Description of the task: When you reach the line in the listing below that contains "thumb mcp: (550, 733)", begin returning lines exactly as written, and stop after the line that contains "ring dip: (572, 785)". Return no other lines.

Provided records:
○ ○ ○ ○ ○

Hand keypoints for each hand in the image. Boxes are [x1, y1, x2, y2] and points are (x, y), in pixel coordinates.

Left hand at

○ ○ ○ ○ ○

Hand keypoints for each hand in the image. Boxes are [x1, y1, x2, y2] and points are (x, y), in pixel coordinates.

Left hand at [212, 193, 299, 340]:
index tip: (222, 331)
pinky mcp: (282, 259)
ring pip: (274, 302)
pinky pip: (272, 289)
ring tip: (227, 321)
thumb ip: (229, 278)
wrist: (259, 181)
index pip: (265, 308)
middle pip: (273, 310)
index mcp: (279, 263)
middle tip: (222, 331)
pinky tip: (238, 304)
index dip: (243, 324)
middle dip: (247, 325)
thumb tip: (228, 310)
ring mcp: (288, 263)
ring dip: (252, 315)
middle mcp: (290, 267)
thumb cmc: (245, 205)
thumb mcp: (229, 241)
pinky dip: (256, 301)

○ ○ ○ ○ ○

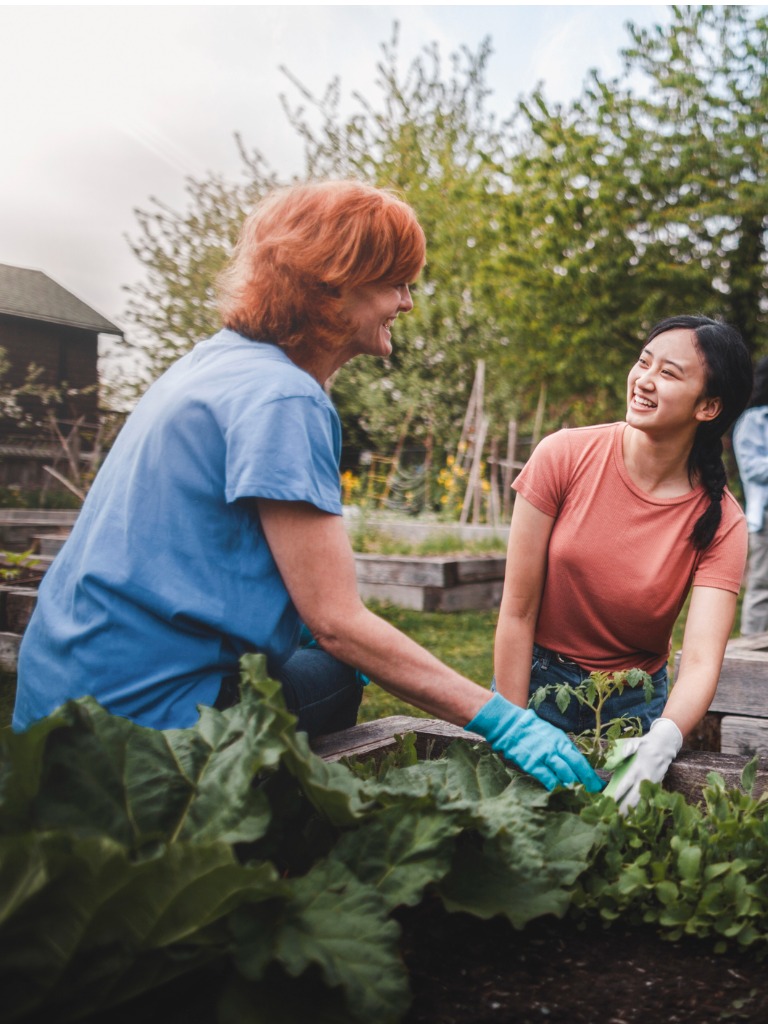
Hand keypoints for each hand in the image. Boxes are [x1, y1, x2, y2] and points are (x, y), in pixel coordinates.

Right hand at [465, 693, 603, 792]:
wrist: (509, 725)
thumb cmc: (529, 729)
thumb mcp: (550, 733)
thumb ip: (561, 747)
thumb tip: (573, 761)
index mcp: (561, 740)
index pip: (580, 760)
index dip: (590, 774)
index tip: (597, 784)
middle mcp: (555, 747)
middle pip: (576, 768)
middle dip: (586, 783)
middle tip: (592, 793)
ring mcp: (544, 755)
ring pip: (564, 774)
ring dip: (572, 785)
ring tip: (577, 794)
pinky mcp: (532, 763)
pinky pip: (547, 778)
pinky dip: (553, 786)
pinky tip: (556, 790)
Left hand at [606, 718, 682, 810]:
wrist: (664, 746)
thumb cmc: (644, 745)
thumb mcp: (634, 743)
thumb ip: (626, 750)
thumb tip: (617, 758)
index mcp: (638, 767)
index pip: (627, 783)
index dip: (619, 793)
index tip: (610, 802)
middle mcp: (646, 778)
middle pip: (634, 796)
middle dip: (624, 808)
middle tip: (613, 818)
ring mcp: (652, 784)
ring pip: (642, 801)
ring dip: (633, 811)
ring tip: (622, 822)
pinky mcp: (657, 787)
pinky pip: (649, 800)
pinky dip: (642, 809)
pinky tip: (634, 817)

○ ○ ○ ○ ○

Response to the exercise:
thumb mcp: (550, 733)
thumb ip: (561, 747)
thumb tip: (573, 761)
index mcp: (561, 740)
index pip: (580, 760)
index dip: (590, 774)
index tip: (597, 784)
middle mcp: (555, 747)
middle pip: (576, 768)
middle dip: (586, 783)
middle tip: (592, 793)
ring mcp: (544, 755)
ring pip: (564, 774)
ring dip: (572, 785)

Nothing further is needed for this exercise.